С началом революции Колчак сумел найти общий язык с Советами. Образованный в Севастополе Центральный военно-исполнительный комитет (ЦВИК) возглавил лейтенант Р. Р. Левговд, бывший прежде флаг-офицером Колчака. Сам адмирал нередко присутствовал на заседаниях ЦВИКа и утверждал все его постановления.
Черноморский флот сохранял боеспособность даже тогда, когда на Балтийском флоте разложение дошло до необратимой черты. Более того, в конце апреля ЦВИК принял решение направить в Кронштадт и Гельсингфорс матросскую делегацию, с тем чтобы убедить моряков-балтийцев в необходимости сохранять дисциплину. Ее возглавил знаменитый Федор Баткин, в прошлом недоучившийся студент, чьи ораторские способности, по оценке современников, могли соперничать со способностями Керенского.
Неожиданно это событие стало переломным моментом в судьбе Черноморского флота и его командующего. Капитан 1-го ранга М. И. Смирнов, в ту пору — начальник штаба у Колчака, позднее писал: 'На состоянии флота посылка этой делегации, сравнительно небольшой, отразилась очень плохо. Уехали лучшие, наиболее убежденные и патриотичные люди. Многие из них принадлежали к составу комитетов, где они успели втянуться в работу и поправеть. Пришлось произвести добавочные выборы в комитеты, после чего состав их значительно ухудшился'.[210] Все чаще в отношениях между ЦВИКом и командованием возникали конфликты. Один из них едва не привел к полному разрыву.
На одном из заседаний ЦВИКа в середине мая было принято решение об аресте помощника начальника Севастопольского порта генерал-майора Н. П. Петрова. Суть дела состояла в следующем. Интендантские органы, отвечавшие за питание личного состава флота, закупали у населения скот. Остававшиеся после забоя скота шкуры, по правилам, нужно было сдавать на кожевенный завод. Однако, по данным ЦВИКа, генерал Петров договорился с неким торговцем кожами Дикен-штейном и отправлял шкуры ему по заниженной цене, кладя разницу в свой карман.
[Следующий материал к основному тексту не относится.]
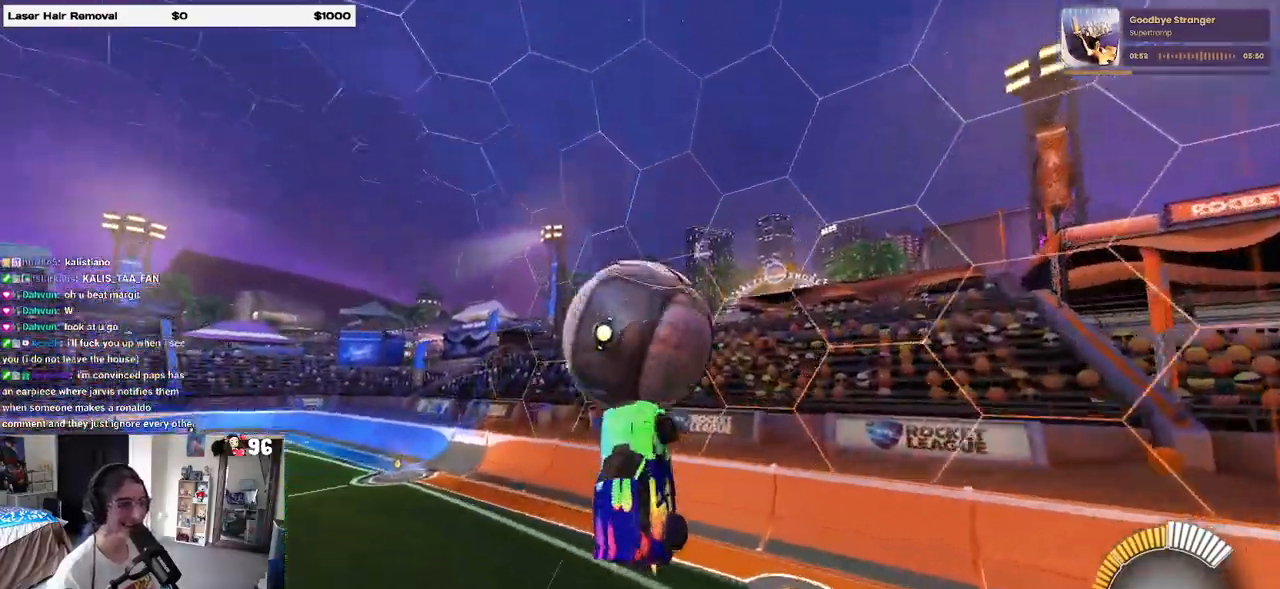
{"buttons": ["R1"], "left_stick": "right", "right_stick": "center", "events": [[33, "R1", "up"], [133, "L1", "up"], [267, "left_stick", "right"], [283, "R1", "down"], [283, "SQUARE", "down"], [450, "SQUARE", "up"]]}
Когда об аресте было доложено Колчаку, он категорически отказался санкционировать решение ЦВИКа. Дело было не в личности Петрова (через два года во время допроса в Иркутске Колчак даже не вспомнил его фамилию), а в том, что это создавало прецедент. Колчак не мог допустить, чтобы флотский комитет своим решением арестовывал офицеров — ведь именно с этого начался развал на Балтике.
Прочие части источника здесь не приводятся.